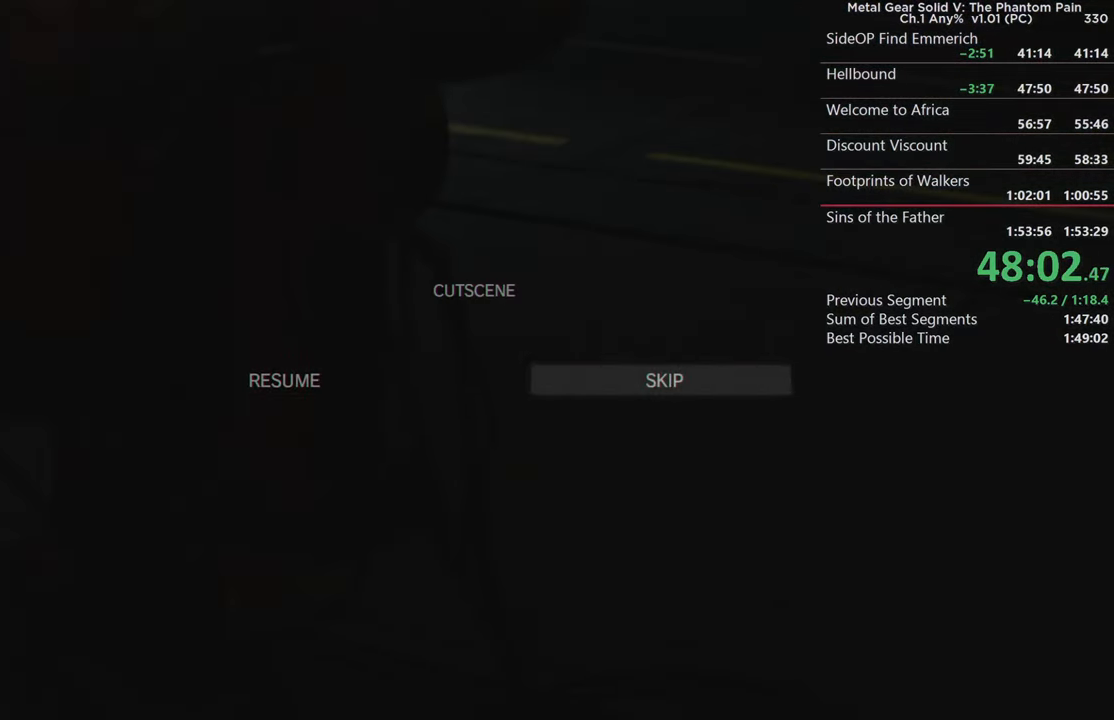
{"buttons": [], "left_stick": "center", "right_stick": "center", "events": [[50, "CROSS", "down"], [200, "CROSS", "up"]]}
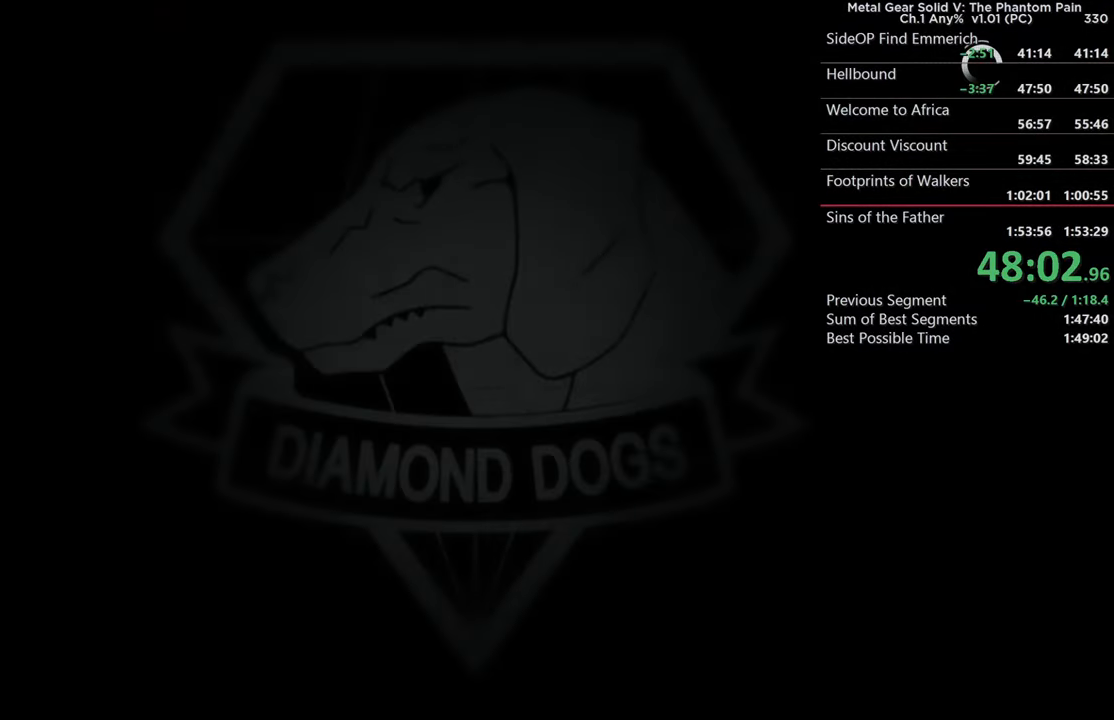
{"buttons": [], "left_stick": "center", "right_stick": "center"}
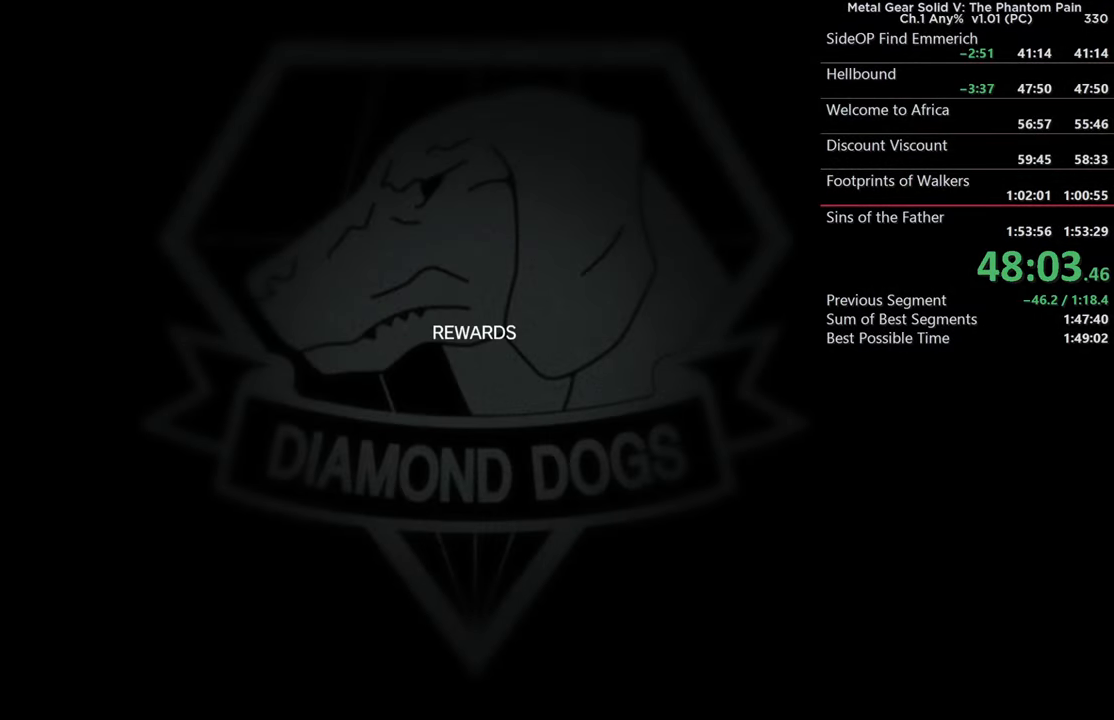
{"buttons": ["CROSS"], "left_stick": "center", "right_stick": "center", "events": [[150, "CROSS", "down"], [266, "CROSS", "up"], [400, "CROSS", "down"]]}
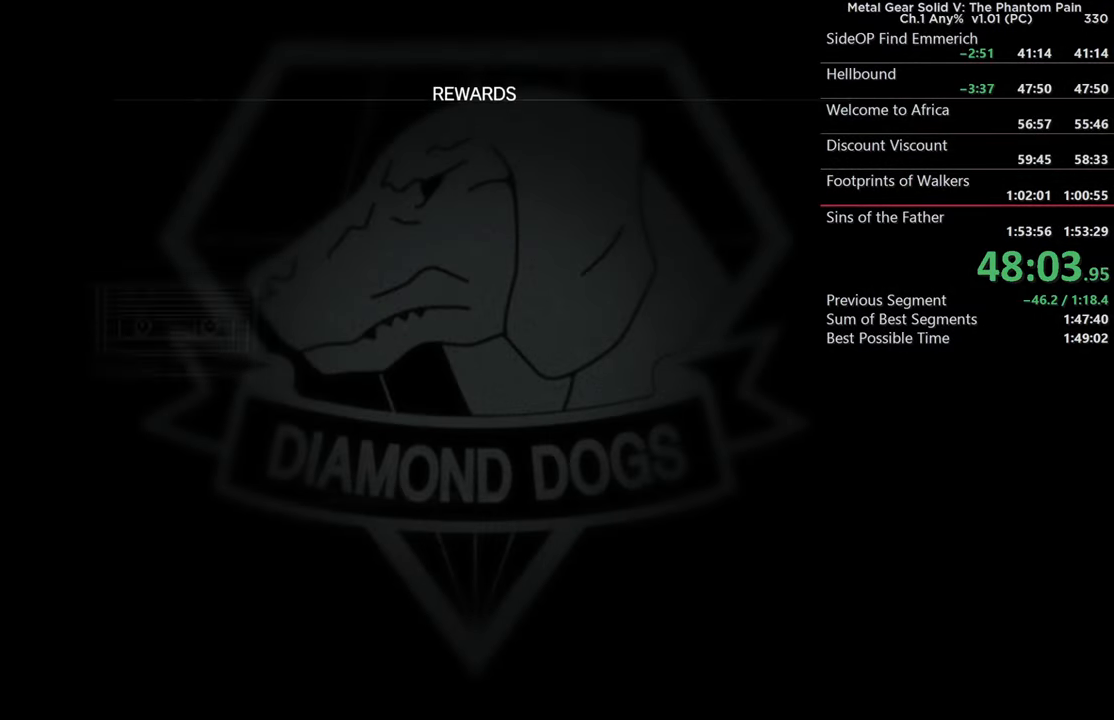
{"buttons": [], "left_stick": "center", "right_stick": "center", "events": [[16, "CROSS", "up"], [150, "CROSS", "down"], [250, "CROSS", "up"], [350, "CROSS", "down"], [466, "CROSS", "up"]]}
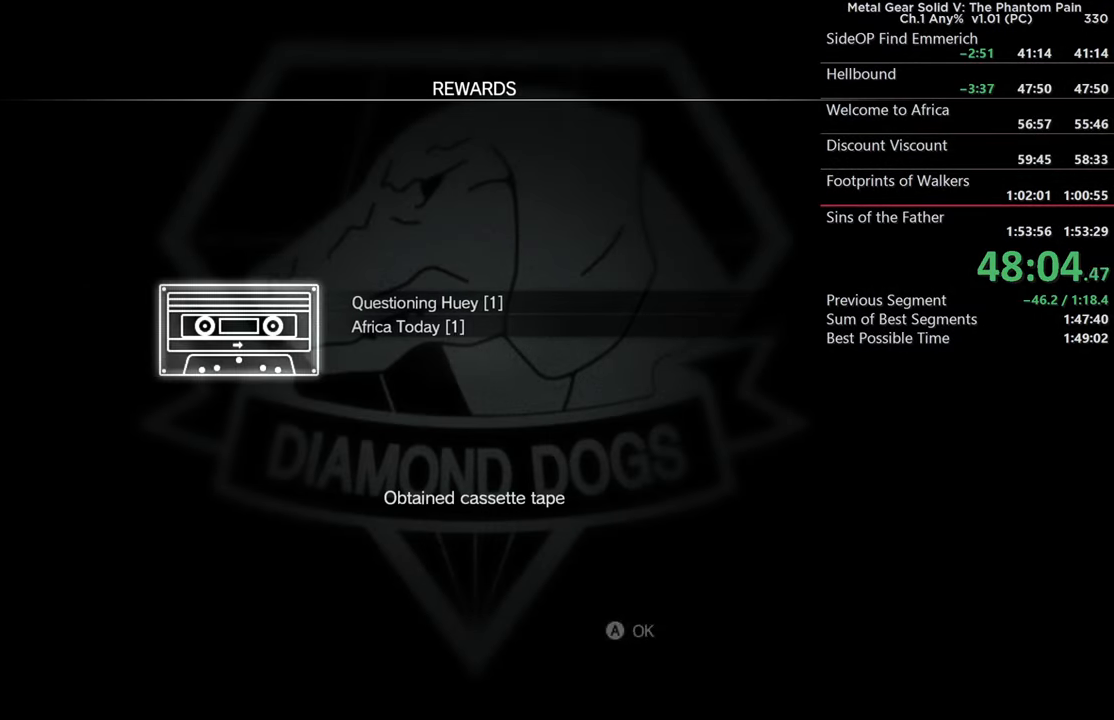
{"buttons": ["CROSS"], "left_stick": "center", "right_stick": "center", "events": [[66, "CROSS", "down"], [183, "CROSS", "up"], [250, "CROSS", "down"], [366, "CROSS", "up"], [450, "CROSS", "down"]]}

### [Task to carry out]
Repeat all of the records verbatim, leaving out the pictures.

### [Answer to this task]
{"buttons": [], "left_stick": "center", "right_stick": "center", "events": [[50, "CROSS", "down"], [200, "CROSS", "up"]]}
{"buttons": [], "left_stick": "center", "right_stick": "center"}
{"buttons": ["CROSS"], "left_stick": "center", "right_stick": "center", "events": [[150, "CROSS", "down"], [266, "CROSS", "up"], [400, "CROSS", "down"]]}
{"buttons": [], "left_stick": "center", "right_stick": "center", "events": [[16, "CROSS", "up"], [150, "CROSS", "down"], [250, "CROSS", "up"], [350, "CROSS", "down"], [466, "CROSS", "up"]]}
{"buttons": ["CROSS"], "left_stick": "center", "right_stick": "center", "events": [[66, "CROSS", "down"], [183, "CROSS", "up"], [250, "CROSS", "down"], [366, "CROSS", "up"], [450, "CROSS", "down"]]}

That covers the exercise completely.